## [Problem]
Copy the records word for word, omitting all pictures.

Records shown Start Marker

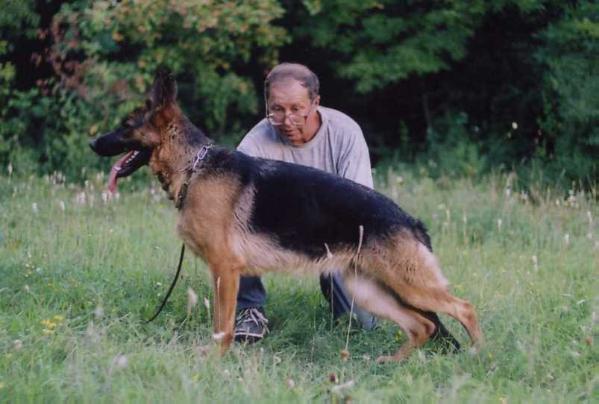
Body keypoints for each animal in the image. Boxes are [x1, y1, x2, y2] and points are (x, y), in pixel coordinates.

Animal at [89, 69, 482, 362]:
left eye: (125, 125)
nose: (92, 143)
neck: (194, 167)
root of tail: (412, 221)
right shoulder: (227, 271)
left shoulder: (224, 269)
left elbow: (222, 325)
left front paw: (214, 359)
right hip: (369, 290)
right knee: (422, 326)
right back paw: (392, 362)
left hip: (408, 285)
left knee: (464, 308)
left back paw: (478, 357)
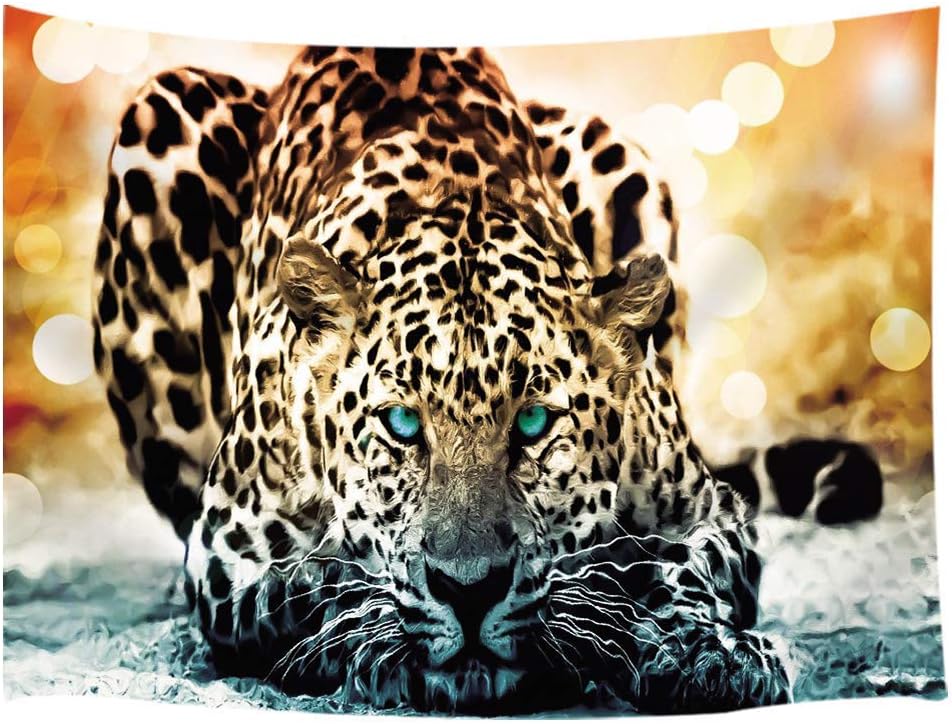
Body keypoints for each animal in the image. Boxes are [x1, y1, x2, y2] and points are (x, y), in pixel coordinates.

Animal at [91, 46, 883, 714]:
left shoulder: (711, 509)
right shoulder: (225, 555)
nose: (468, 591)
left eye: (533, 422)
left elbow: (688, 564)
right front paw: (379, 636)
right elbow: (311, 585)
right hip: (162, 116)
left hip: (620, 159)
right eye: (402, 424)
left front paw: (699, 646)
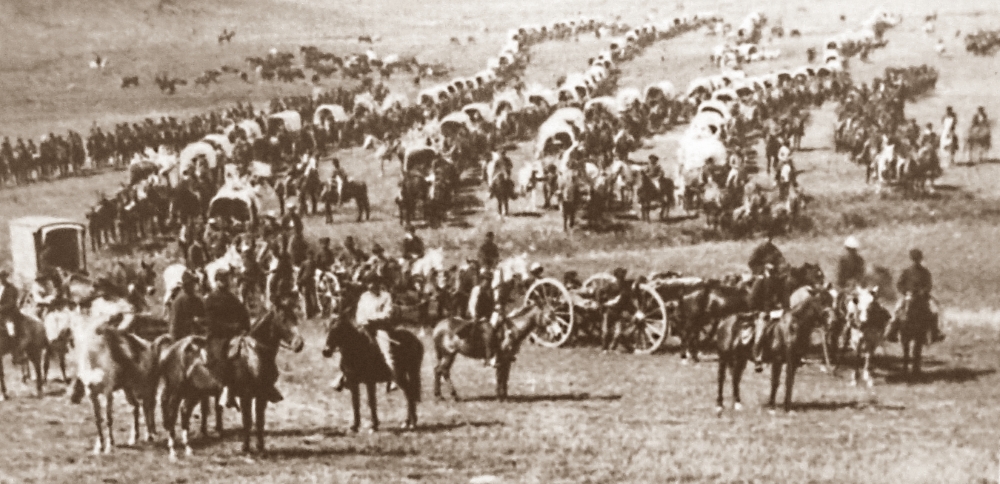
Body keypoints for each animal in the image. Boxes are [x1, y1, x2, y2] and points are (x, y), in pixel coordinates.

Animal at [229, 304, 302, 452]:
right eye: (283, 319)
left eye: (296, 317)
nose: (299, 344)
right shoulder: (246, 395)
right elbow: (247, 420)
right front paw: (245, 447)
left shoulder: (262, 395)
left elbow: (260, 420)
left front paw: (260, 446)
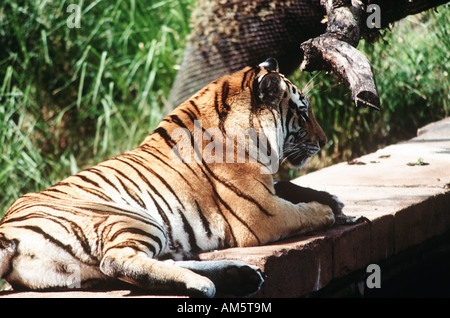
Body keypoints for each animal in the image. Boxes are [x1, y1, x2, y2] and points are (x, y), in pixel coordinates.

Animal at [0, 57, 348, 298]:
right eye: (303, 113)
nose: (324, 141)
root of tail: (7, 232)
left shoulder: (269, 191)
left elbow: (290, 185)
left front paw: (333, 199)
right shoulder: (262, 213)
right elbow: (300, 213)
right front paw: (327, 210)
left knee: (142, 265)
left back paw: (240, 275)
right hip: (129, 216)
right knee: (117, 260)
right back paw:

Records shown End Marker

## [Problem solution]
Body keypoints for each animal in the image. Boxes are [x1, y1, x2, y2] and points are (x, y), in pixel coordinates.

Animal at [89, 69, 482, 362]:
left eye: (125, 125)
nose: (92, 143)
neck: (194, 167)
root of tail: (412, 221)
right shoulder: (227, 271)
left shoulder: (224, 269)
left elbow: (222, 325)
left front paw: (214, 359)
right hip: (369, 290)
right knee: (422, 326)
right back paw: (392, 362)
left hip: (408, 285)
left knee: (464, 308)
left back paw: (478, 357)
Body keypoints for each animal in the image. Boxes are [x1, y1, x2, y2] and points are (x, y), in pixel coordinates.

Animal at [91, 46, 883, 714]:
left shoulder: (711, 509)
right shoulder: (225, 555)
nose: (468, 591)
left eye: (533, 422)
left elbow: (688, 564)
right front paw: (379, 636)
right elbow: (311, 585)
right hip: (162, 116)
left hip: (620, 159)
right eye: (402, 424)
left front paw: (699, 646)
Body keypoints for each animal in the image. Boxes are [x1, y1, x2, y2] and points are (x, y), in pixel coordinates.

Animal at [229, 304, 302, 452]:
right eye: (283, 319)
left eye: (296, 317)
nose: (299, 344)
right shoulder: (246, 395)
right elbow: (247, 420)
right front paw: (245, 447)
left shoulder: (262, 395)
left elbow: (260, 420)
left front paw: (260, 446)
Body keypoints for each animal in the image. Boxes are [x1, y1, x2, y2] and points are (x, y), in pixel coordinates.

Animal at [0, 57, 348, 298]:
right eye: (303, 113)
nose: (324, 141)
root of tail: (7, 232)
left shoulder: (269, 191)
left elbow: (290, 185)
left front paw: (333, 199)
right shoulder: (262, 213)
right elbow: (300, 213)
right front paw: (327, 210)
left knee: (142, 265)
left back paw: (240, 275)
right hip: (129, 216)
right knee: (117, 260)
right back paw:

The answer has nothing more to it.